Your answer should be the records below, written out exactly.

ENTRIES SUPPLIED ::

┌──

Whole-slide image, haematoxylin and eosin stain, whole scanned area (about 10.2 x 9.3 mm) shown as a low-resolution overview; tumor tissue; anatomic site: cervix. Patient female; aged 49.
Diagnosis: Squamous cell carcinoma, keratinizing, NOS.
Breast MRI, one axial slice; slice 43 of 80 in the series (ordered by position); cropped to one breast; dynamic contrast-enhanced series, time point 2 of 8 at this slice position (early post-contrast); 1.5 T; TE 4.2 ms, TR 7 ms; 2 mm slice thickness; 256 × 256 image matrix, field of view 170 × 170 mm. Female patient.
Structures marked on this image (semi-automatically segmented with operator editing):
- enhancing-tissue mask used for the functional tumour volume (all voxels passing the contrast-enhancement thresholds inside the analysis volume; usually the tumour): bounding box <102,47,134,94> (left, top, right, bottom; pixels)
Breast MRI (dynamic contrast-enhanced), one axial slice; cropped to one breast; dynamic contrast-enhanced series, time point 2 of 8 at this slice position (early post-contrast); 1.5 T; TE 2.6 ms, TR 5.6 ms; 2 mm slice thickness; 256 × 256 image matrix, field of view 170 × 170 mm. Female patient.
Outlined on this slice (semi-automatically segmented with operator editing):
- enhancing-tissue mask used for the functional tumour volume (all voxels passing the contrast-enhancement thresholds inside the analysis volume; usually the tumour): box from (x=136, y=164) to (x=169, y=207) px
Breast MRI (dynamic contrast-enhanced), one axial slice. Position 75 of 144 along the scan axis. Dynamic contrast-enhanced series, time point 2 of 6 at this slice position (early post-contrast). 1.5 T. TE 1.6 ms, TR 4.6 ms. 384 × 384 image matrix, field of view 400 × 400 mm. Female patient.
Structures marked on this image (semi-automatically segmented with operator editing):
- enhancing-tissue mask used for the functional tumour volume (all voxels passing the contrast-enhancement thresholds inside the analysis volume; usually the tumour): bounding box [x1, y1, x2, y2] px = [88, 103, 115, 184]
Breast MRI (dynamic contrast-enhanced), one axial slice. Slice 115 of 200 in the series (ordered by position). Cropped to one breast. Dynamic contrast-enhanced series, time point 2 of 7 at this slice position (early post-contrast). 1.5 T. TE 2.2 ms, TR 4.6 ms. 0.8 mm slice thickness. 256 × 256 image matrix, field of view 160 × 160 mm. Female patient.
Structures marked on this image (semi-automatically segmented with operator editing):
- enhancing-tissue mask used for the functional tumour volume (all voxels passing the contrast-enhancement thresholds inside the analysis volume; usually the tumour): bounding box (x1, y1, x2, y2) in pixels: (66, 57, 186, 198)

└──

ANSWER SPACE ::
Whole-slide image, haematoxylin and eosin stain, whole scanned area (about 10.2 x 9.3 mm) shown as a low-resolution overview; tumor tissue; anatomic site: cervix. Patient female; aged 49.
Diagnosis: Squamous cell carcinoma, keratinizing, NOS.
Breast MRI, one axial slice; slice 43 of 80 in the series (ordered by position); cropped to one breast; dynamic contrast-enhanced series, time point 2 of 8 at this slice position (early post-contrast); 1.5 T; TE 4.2 ms, TR 7 ms; 2 mm slice thickness; 256 × 256 image matrix, field of view 170 × 170 mm. Female patient.
Structures marked on this image (semi-automatically segmented with operator editing):
- enhancing-tissue mask used for the functional tumour volume (all voxels passing the contrast-enhancement thresholds inside the analysis volume; usually the tumour): bounding box <102,47,134,94> (left, top, right, bottom; pixels)
Breast MRI (dynamic contrast-enhanced), one axial slice; cropped to one breast; dynamic contrast-enhanced series, time point 2 of 8 at this slice position (early post-contrast); 1.5 T; TE 2.6 ms, TR 5.6 ms; 2 mm slice thickness; 256 × 256 image matrix, field of view 170 × 170 mm. Female patient.
Outlined on this slice (semi-automatically segmented with operator editing):
- enhancing-tissue mask used for the functional tumour volume (all voxels passing the contrast-enhancement thresholds inside the analysis volume; usually the tumour): box from (x=136, y=164) to (x=169, y=207) px
Breast MRI (dynamic contrast-enhanced), one axial slice. Position 75 of 144 along the scan axis. Dynamic contrast-enhanced series, time point 2 of 6 at this slice position (early post-contrast). 1.5 T. TE 1.6 ms, TR 4.6 ms. 384 × 384 image matrix, field of view 400 × 400 mm. Female patient.
Structures marked on this image (semi-automatically segmented with operator editing):
- enhancing-tissue mask used for the functional tumour volume (all voxels passing the contrast-enhancement thresholds inside the analysis volume; usually the tumour): bounding box [x1, y1, x2, y2] px = [88, 103, 115, 184]
Breast MRI (dynamic contrast-enhanced), one axial slice. Slice 115 of 200 in the series (ordered by position). Cropped to one breast. Dynamic contrast-enhanced series, time point 2 of 7 at this slice position (early post-contrast). 1.5 T. TE 2.2 ms, TR 4.6 ms. 0.8 mm slice thickness. 256 × 256 image matrix, field of view 160 × 160 mm. Female patient.
Structures marked on this image (semi-automatically segmented with operator editing):
- enhancing-tissue mask used for the functional tumour volume (all voxels passing the contrast-enhancement thresholds inside the analysis volume; usually the tumour): bounding box (x1, y1, x2, y2) in pixels: (66, 57, 186, 198)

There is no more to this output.